My original code of read CSV is like this:
import pandas as pd
stock_data = pd.read_csv(filepath_or_buffer='stock_data_w.csv', parse_dates=[u'date'], encoding='gbk')
stock_data[u'change_weekly'] = stock_data.groupby(u'code')[u'change'].shift(-1)
Now I want to read data from SQL, here is my code, but it doesn't work and I am not sure how to sort it out:
import pandas as pd
import MySQLdb
db = MySQLdb.connect(host='localhost', user='root', passwd='232323', db='test', port=3306)
cur = db.cursor()
cur.execute("SELECT * FROM stock_data_w")
stock_data = pd.DataFrame(data=cur.fetchall(), columns=[i[0] for i in cur.description])

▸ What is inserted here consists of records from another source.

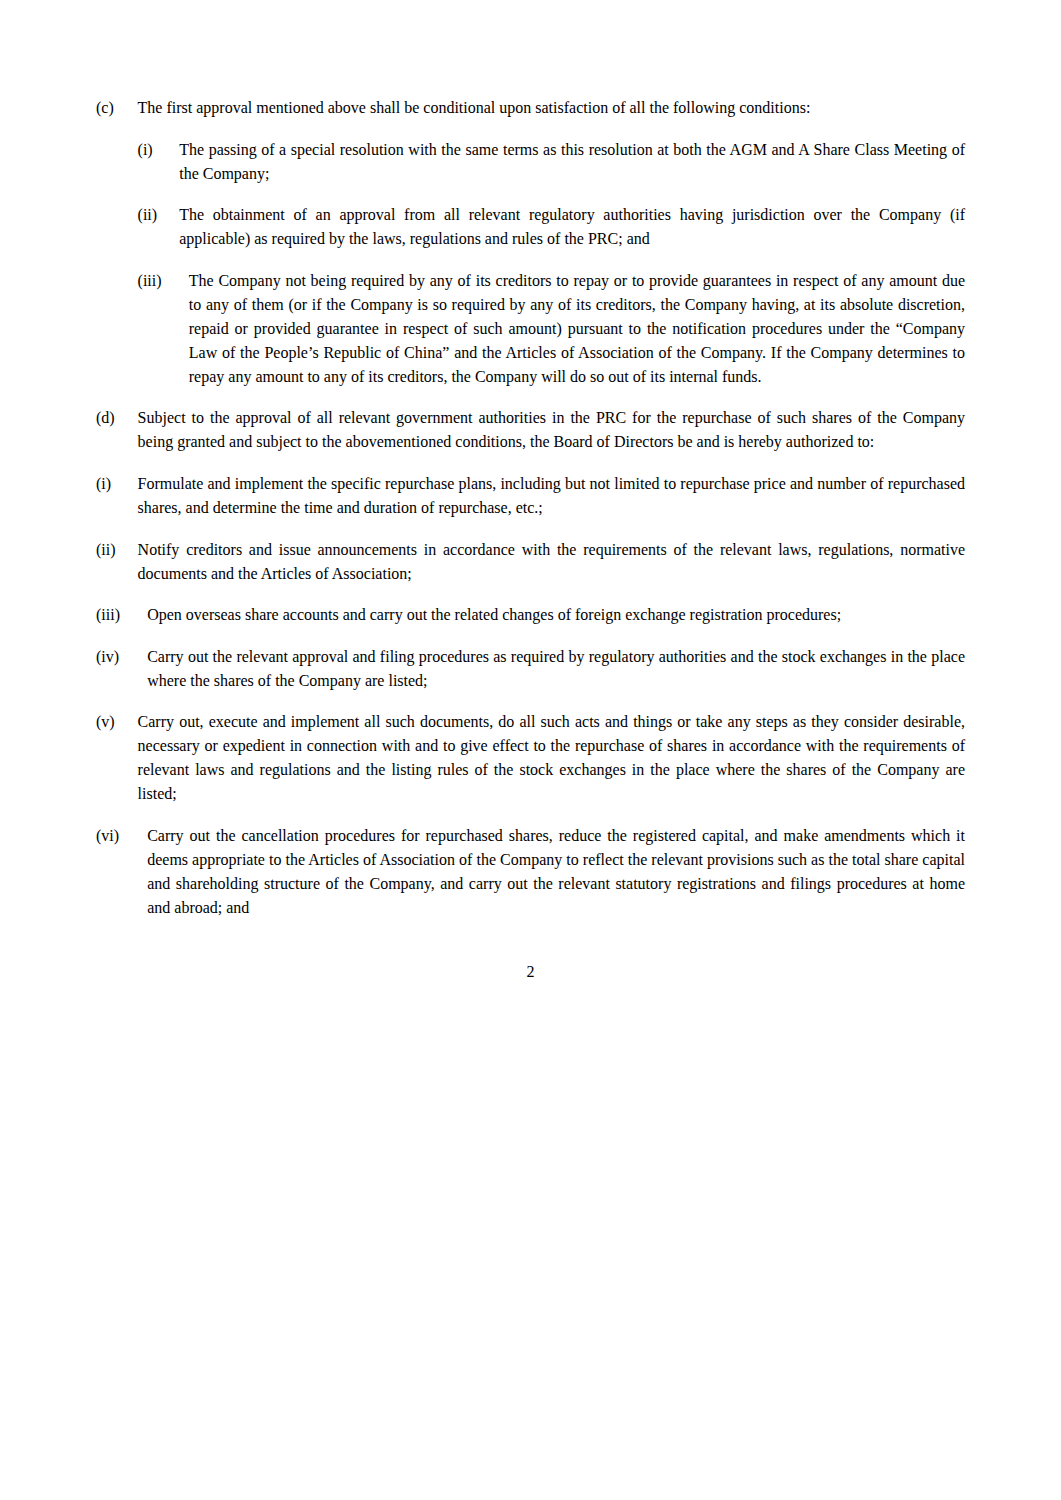(c)
The first approval mentioned above shall be conditional upon satisfaction of all the following conditions:
(i)
The passing of a special resolution with the same terms as this resolution at both the AGM and A Share Class Meeting of the Company;
(ii)
The obtainment of an approval from all relevant regulatory authorities having jurisdiction over the Company (if applicable) as required by the laws, regulations and rules of the PRC; and
(iii)
The Company not being required by any of its creditors to repay or to provide guarantees in respect of any amount due to any of them (or if the Company is so required by any of its creditors, the Company having, at its absolute discretion, repaid or provided guarantee in respect of such amount) pursuant to the notification procedures under the “Company Law of the People’s Republic of China” and the Articles of Association of the Company. If the Company determines to repay any amount to any of its creditors, the Company will do so out of its internal funds.
(d)
Subject to the approval of all relevant government authorities in the PRC for the repurchase of such shares of the Company being granted and subject to the abovementioned conditions, the Board of Directors be and is hereby authorized to:
(i)
Formulate and implement the specific repurchase plans, including but not limited to repurchase price and number of repurchased shares, and determine the time and duration of repurchase, etc.;
(ii)
Notify creditors and issue announcements in accordance with the requirements of the relevant laws, regulations, normative documents and the Articles of Association;
(iii)
Open overseas share accounts and carry out the related changes of foreign exchange registration procedures;
(iv)
Carry out the relevant approval and filing procedures as required by regulatory authorities and the stock exchanges in the place where the shares of the Company are listed;
(v)
Carry out, execute and implement all such documents, do all such acts and things or take any steps as they consider desirable, necessary or expedient in connection with and to give effect to the repurchase of shares in accordance with the requirements of relevant laws and regulations and the listing rules of the stock exchanges in the place where the shares of the Company are listed;
(vi)
Carry out the cancellation procedures for repurchased shares, reduce the registered capital, and make amendments which it deems appropriate to the Articles of Association of the Company to reflect the relevant provisions such as the total share capital and shareholding structure of the Company, and carry out the relevant statutory registrations and filings procedures at home and abroad; and
2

stock_data[u'change_weekly'] = stock_data.groupby(u'code')[u'change'].shift(-1)
the error is: "raise PandasError('DataFrame constructor not properly called!') pandas.core.common.PandasError: DataFrame constructor not properly called!"
Use below way to convert your cursor object to crate data frame.
stock_data = pd.DataFrame(data=cursor.fetchall(), index=None,
columns=cursor.keys())
print stock_data
In mysqldb, columns=[i[0] for i in cursor.description]
or
Make your connection with alchemy and use,
stock_data = pd.read_sql("SELECT * from stock_data_w",
con= cnx,parse_dates=['date'])
I'm not sure whether mysql.connector is supported in pandas read_sql(). You can give a try and let us know :)